The common thread here is a deep-seated human tendency to value relative status over absolute wealth. The Economist ran a front page story a few months ago on “happiness”. It said that while GDP per capita continues to grow around the world, but “happiness” does not. Notwithstanding valid arguments that researchers often don’t properly define the term, the conclusions are irrefutable: People are happy as long as they have a similar material wealth as their peer group.

Falkenstein argues that this desire to stay close to the pack makes idiosyncratic risk far more undesirable than systematic risk. He describes this self-reinforcing process the following way:

“If people start taking on more of a certain type of asset, these assets become, in this model, less risky. In fact, staying up-to-date on popular investment ideas is not irrational or faddish, but efficient from an individual’s point of view. For example, index funds were initially considered ‘risky’ in the sense that they precluded one from the large gains potentially available to less diversified portfolios.”

“After a generation of experience and growth in popularity, not investing in an index fund is considered the risky choice. This highlights the perhaps underappreciated value of history in finance, in that any new asset class is by definition risky to the early investors in this model. They must have been motivated by expectations of above-average returns, which are objectively measured ex post. Therefore examples of perceived risks that were—with the benefit of hindsight—erroneously optimistic or pessimistic can serve as analogies for understanding risky decisions in our time (are hedge funds risky?).”

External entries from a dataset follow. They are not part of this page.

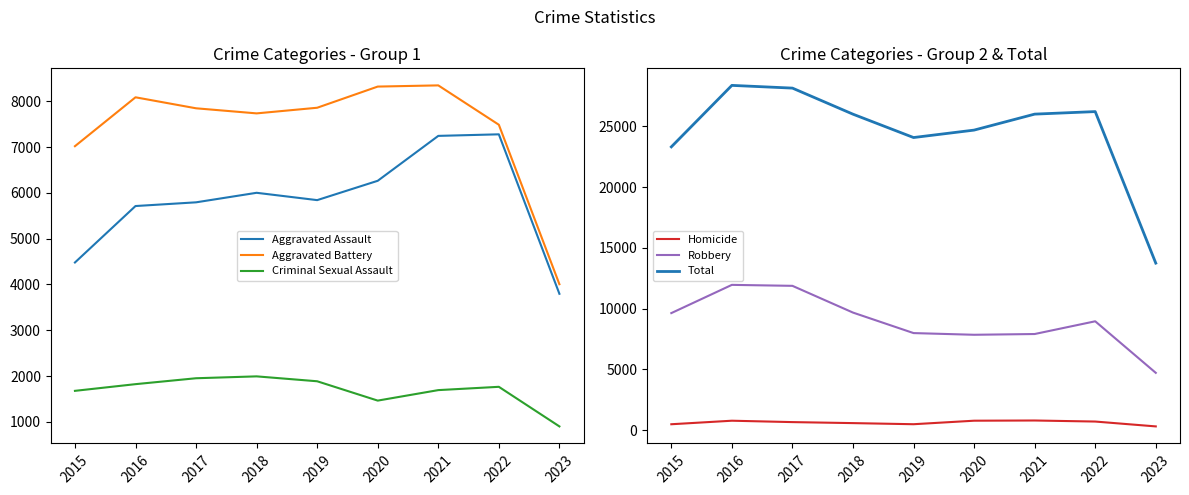

Which has a higher value, 2016 or 2019?

2019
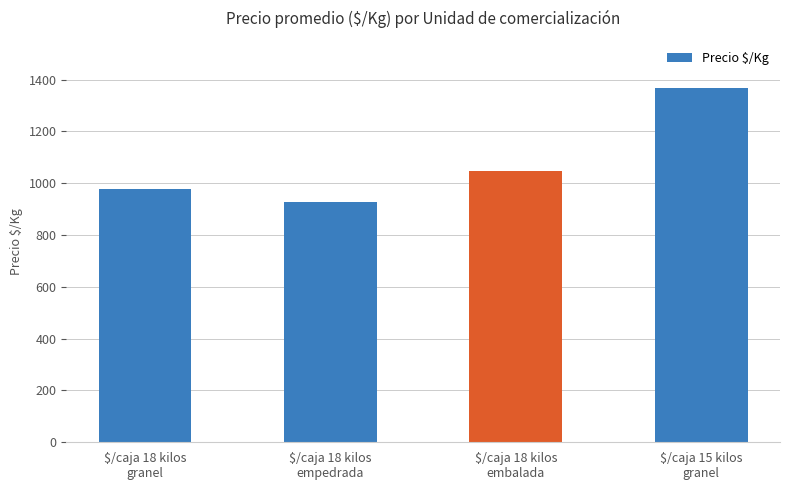

What is the label of the 3rd bar from the right?

$/caja 18 kilos
empedrada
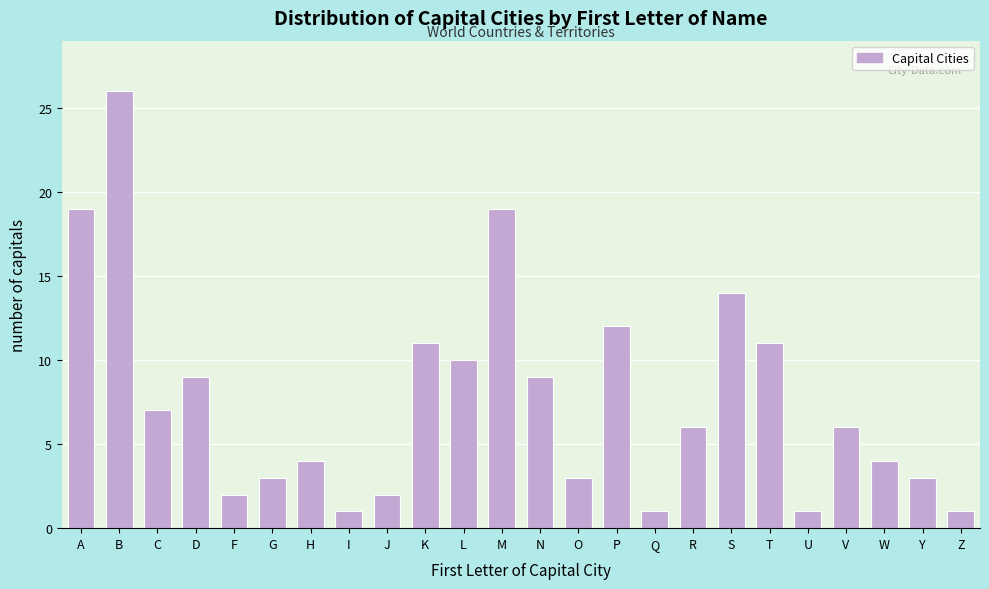

Reading right to left, extract all data points from this chart.

Z=1	Y=3	W=4	V=6	U=1	T=11	S=14	R=6	Q=1	P=12	O=3	N=9	M=19	L=10	K=11	J=2	I=1	H=4	G=3	F=2	D=9	C=7	B=26	A=19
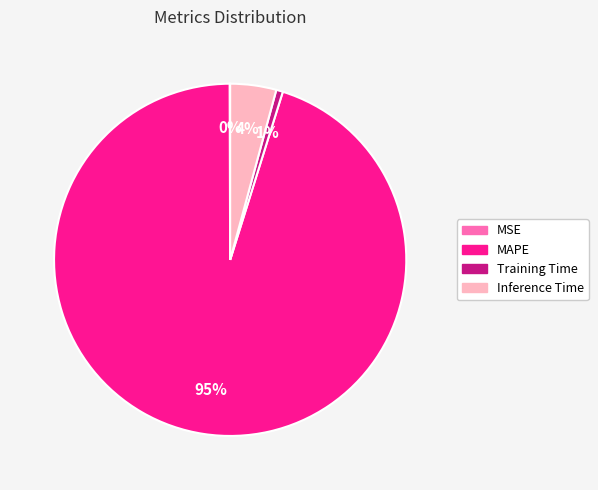

Does Inference Time represent more than half of the total?

No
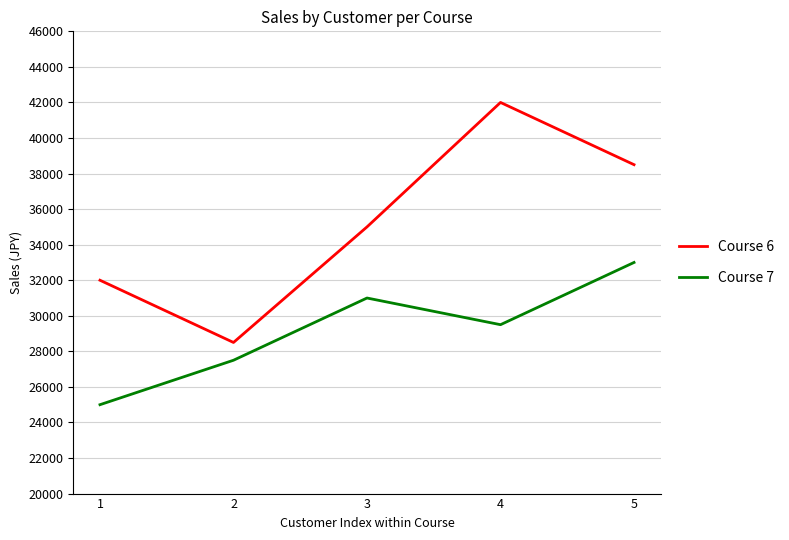

Count the Course 7 values in the range 27500 to 31000.

3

Falkenstein even suggests that the desire for relative social status might be a hard-wired biological trait of human beings – developed to ensure successful procreation.

He also says that “enterprise” itself is a form of idiosyncratic risk-taking driven by a desire for relative status (a.k.a. ” getting rich”). Keynes, Falkenstein points out, said “if the animal spirits are dimmed and the spontaneous optimism falters, leaving us to depend on nothing but a mathematical expectation, enterprise will fade and die.”

For an example of such irrational risk taking – guaranteed to fail in the aggregate – look no further than restaurants. How many times have we heard about the abysmal success rate of small restaurants? Yet they continue to flourish.

Better yet, how about mutual funds? While in aggregate, mutual funds produce negative value, our desire to achieve excess relative success always ensures a steady flow of investment (what Falkenstein also describes as “overconfidence”).

If a hedge fund – as we have argued on this website – is really nothing but the residual over- and under-weights relative to a benchmark, then Falkenstein might argue that hedge funds actually have more risk than, say, ETFs, even if both have the same standard deviations).

“A risky investment is a function of an asset’s weighting in their portfolio relative the market, not its objective characteristics. Investing decisions create angst because people are constantly worried that their risk-taking reflects poor judgment.”

This paper is quite interesting. If you have a few hours to kill over the long weekend and want to think about the big picture, it’s highly recommended.